Enterprise e-signature platform

$15/mo

DocuSign is the industry standard for businesses. Multi-party signing, document routing, audit trails, and compliance certifications. If you send documents for others to sign and need tracking, DocuSign is the right tool. But for personal signing, it's expensive overkill.

Pros

  • Multi-party signing with tracking and reminders
  • Legally certified with full audit trails
  • Integrates with 400+ business tools
  • Works on every platform

Cons

  • Starts at $15/month ($180/year) for personal use
  • Requires account and internet connection
  • Documents stored on DocuSign's servers
  • Mobile app feels like a companion, not standalone
Learn more about DocuSign

3. Adobe Fill & Sign

Part of the Adobe ecosystem

Free (basic)

Adobe's signing app comes free with basic features but pushes you toward Acrobat Pro ($19.99/mo) for advanced tools. At 470MB, it's one of the largest apps on the App Store. Decent if you're already in the Adobe ecosystem, but bloated for occasional signing.

Pros

  • Free basic signing
  • Integration with Adobe Document Cloud
  • Well-known brand

Cons

  • 470MB+ app size
  • No Apple Pencil support
  • Collects usage data
  • Tamper-proof export requires Acrobat Pro ($19.99/mo)

# Work instruction 1:
Retype the e-signature app comparison word for word, starting at "DocuSign is the industry" and ending at "it's expensive overkill.".
# Work instruction 2:
Continue the e-signature app comparison from the point where it stops.

# Material shown:
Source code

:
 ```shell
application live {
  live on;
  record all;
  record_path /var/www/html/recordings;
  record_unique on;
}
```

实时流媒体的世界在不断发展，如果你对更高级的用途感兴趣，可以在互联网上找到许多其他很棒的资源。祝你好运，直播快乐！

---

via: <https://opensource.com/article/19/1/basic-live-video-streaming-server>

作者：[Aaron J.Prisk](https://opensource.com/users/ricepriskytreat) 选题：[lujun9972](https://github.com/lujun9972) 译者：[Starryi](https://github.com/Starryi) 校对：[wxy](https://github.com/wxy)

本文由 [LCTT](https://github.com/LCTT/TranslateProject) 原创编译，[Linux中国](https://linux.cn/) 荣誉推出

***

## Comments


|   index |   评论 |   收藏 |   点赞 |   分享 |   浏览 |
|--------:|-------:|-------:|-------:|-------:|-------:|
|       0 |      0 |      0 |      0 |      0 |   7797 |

# Answer box 1:
DocuSign is the industry standard for businesses. Multi-party signing, document routing, audit trails, and compliance certifications. If you send documents for others to sign and need tracking, DocuSign is the right tool. But for personal signing, it's expensive overkill.

# Answer box 2:
Learn more about Adobe Fill & Sign

4. Signeasy

Polished signing with send-to-sign

$6.99/mo

Signeasy has a clean interface and supports both self-signing and sending documents for others to sign. However, it was caught downloading user contacts without permission and has a 100-day cancellation policy. Good features, questionable privacy track record.

Pros

  • Clean, polished interface
  • Send-to-sign with tracking
  • Good template system for repeated documents

Cons

  • Downloaded user contacts without clear permission
  • 100-day advance cancellation notice required
  • Documents uploaded to Signeasy servers
  • Starts at $6.99/month
Learn more about Signeasy

5. Apple Markup

Built into iOS, free

Free

Apple Markup is built into every iPhone — no download needed. Open a PDF, tap the markup icon, sign. It works for basic signing but has real limitations: signatures on multi-page PDFs can disappear, no date/checkbox tools, and signatures aren't flattened (anyone can remove them with a PDF editor).

Pros

  • Free, built into iOS
  • No app to download
  • 100% on-device processing

Cons

  • Known bug: signatures disappear on multi-page PDFs
  • Can't add dates, checkboxes, or stamps
  • Signatures not flattened (can be removed by recipient)
  • No AI field detection
  • No Apple Pencil palm rejection

The verdict

For personal signing on iPhone, eSign PDF offers the best balance of privacy, features, and price. DocuSign is only worth it if you send documents for others to sign. Adobe is bloated, Signeasy has privacy concerns, and Apple Markup breaks on multi-page PDFs. If you sign 1-10 documents a month, eSign PDF at $19.99/year is the clear winner.

Frequently asked questions

Is Apple Markup good enough for signing PDFs?

For signing a single-page document, it works in a pinch. But it can't add dates, breaks on multi-page PDFs, and doesn't flatten signatures (so they can be removed). For anything important, use a dedicated signing app.

Do I need DocuSign as an individual?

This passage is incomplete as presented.